DATA LISTING: Begin

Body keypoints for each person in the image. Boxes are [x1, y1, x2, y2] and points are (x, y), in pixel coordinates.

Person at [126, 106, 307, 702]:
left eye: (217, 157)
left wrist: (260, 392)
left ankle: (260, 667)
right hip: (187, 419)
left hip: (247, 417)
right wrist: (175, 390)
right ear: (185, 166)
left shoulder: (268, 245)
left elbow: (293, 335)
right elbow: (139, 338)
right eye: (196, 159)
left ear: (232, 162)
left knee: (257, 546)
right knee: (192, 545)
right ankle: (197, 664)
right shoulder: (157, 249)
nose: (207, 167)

DATA LISTING: End
DATA LISTING: Begin

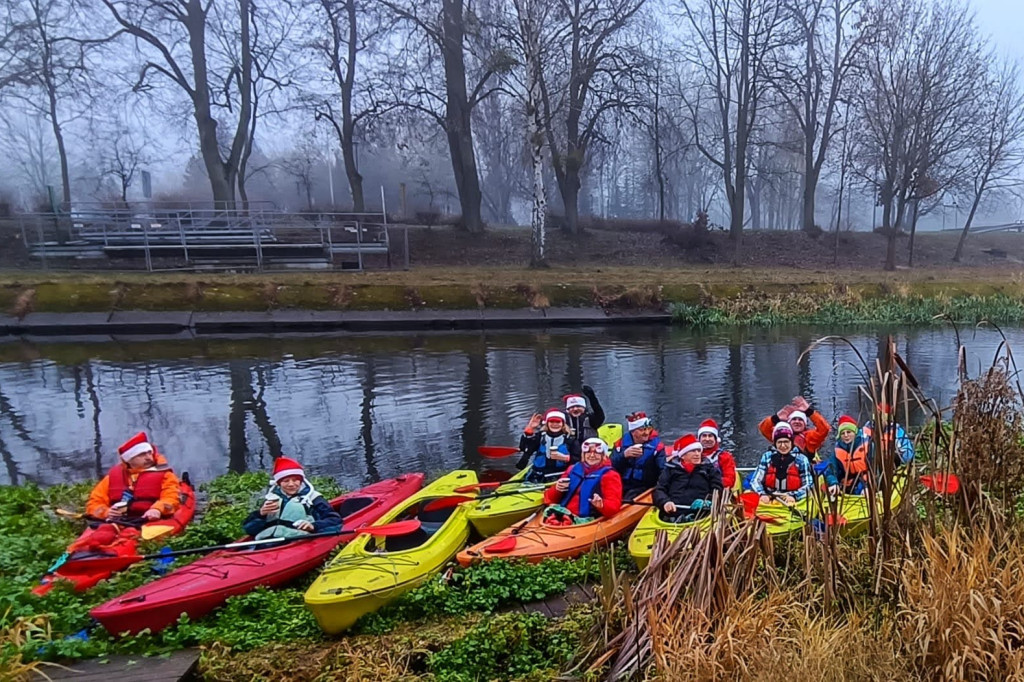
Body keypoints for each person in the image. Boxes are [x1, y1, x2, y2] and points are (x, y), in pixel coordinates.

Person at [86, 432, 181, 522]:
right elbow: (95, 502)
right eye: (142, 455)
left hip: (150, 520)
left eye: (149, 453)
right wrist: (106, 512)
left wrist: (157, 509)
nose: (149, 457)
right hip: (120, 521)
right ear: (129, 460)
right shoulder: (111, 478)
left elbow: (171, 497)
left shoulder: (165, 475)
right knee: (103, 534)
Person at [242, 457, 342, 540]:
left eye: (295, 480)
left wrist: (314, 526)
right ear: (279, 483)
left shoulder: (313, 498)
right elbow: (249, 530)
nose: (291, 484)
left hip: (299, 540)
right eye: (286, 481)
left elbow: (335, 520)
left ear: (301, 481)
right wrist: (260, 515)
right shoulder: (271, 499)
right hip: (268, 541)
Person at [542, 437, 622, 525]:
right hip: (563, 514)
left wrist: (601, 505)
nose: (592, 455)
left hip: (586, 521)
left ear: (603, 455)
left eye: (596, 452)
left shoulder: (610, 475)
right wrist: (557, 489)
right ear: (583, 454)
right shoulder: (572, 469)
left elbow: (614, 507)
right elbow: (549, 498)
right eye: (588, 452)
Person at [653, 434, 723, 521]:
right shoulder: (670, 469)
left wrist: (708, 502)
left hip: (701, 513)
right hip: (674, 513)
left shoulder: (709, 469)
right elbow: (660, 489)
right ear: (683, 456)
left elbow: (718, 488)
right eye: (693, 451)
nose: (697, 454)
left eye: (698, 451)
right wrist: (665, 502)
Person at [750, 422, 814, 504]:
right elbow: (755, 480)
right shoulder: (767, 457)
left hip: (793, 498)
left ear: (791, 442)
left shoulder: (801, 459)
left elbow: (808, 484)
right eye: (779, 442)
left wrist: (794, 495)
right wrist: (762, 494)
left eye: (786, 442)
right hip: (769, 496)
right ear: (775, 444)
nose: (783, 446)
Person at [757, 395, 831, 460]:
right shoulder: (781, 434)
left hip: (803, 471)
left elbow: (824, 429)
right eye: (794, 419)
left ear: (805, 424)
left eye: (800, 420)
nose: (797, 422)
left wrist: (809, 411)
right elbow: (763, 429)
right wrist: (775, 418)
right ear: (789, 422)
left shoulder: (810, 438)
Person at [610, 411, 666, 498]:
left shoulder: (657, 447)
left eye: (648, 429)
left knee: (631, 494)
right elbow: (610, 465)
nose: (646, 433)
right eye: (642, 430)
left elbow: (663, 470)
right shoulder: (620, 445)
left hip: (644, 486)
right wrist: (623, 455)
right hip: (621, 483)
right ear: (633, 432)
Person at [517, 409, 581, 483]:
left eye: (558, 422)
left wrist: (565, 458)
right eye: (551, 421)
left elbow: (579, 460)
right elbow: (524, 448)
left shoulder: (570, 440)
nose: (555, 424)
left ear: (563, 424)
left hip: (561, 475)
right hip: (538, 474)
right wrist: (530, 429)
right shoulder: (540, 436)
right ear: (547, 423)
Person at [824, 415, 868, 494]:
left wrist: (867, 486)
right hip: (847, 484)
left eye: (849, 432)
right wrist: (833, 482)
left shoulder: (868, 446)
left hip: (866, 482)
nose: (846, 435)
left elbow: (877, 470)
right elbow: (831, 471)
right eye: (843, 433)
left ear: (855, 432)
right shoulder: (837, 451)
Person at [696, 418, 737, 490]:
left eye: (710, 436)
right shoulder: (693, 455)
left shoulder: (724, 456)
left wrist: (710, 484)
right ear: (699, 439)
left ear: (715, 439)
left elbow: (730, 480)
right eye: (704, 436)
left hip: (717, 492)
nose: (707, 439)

DATA LISTING: End

* EXERCISE PROMPT
Among the lines above, repeat exactly those from the line with "right wrist: (623, 455)" to the line with "nose: (707, 439)", counting both ends.

* RESPONSE TO THE TASK
right wrist: (623, 455)
right hip: (621, 483)
right ear: (633, 432)
Person at [517, 409, 581, 483]:
left eye: (558, 422)
left wrist: (565, 458)
right eye: (551, 421)
left elbow: (579, 460)
right elbow: (524, 448)
left shoulder: (570, 440)
nose: (555, 424)
left ear: (563, 424)
left hip: (561, 475)
right hip: (538, 474)
right wrist: (530, 429)
right shoulder: (540, 436)
right ear: (547, 423)
Person at [824, 415, 868, 494]:
left wrist: (867, 486)
right hip: (847, 484)
left eye: (849, 432)
right wrist: (833, 482)
left shoulder: (868, 446)
left hip: (866, 482)
nose: (846, 435)
left elbow: (877, 470)
right elbow: (831, 471)
right eye: (843, 433)
left ear: (855, 432)
right shoulder: (837, 451)
Person at [696, 418, 737, 490]:
left eye: (710, 436)
right shoulder: (693, 455)
left shoulder: (724, 456)
left wrist: (710, 484)
right ear: (699, 439)
left ear: (715, 439)
left elbow: (730, 480)
right eye: (704, 436)
left hip: (717, 492)
nose: (707, 439)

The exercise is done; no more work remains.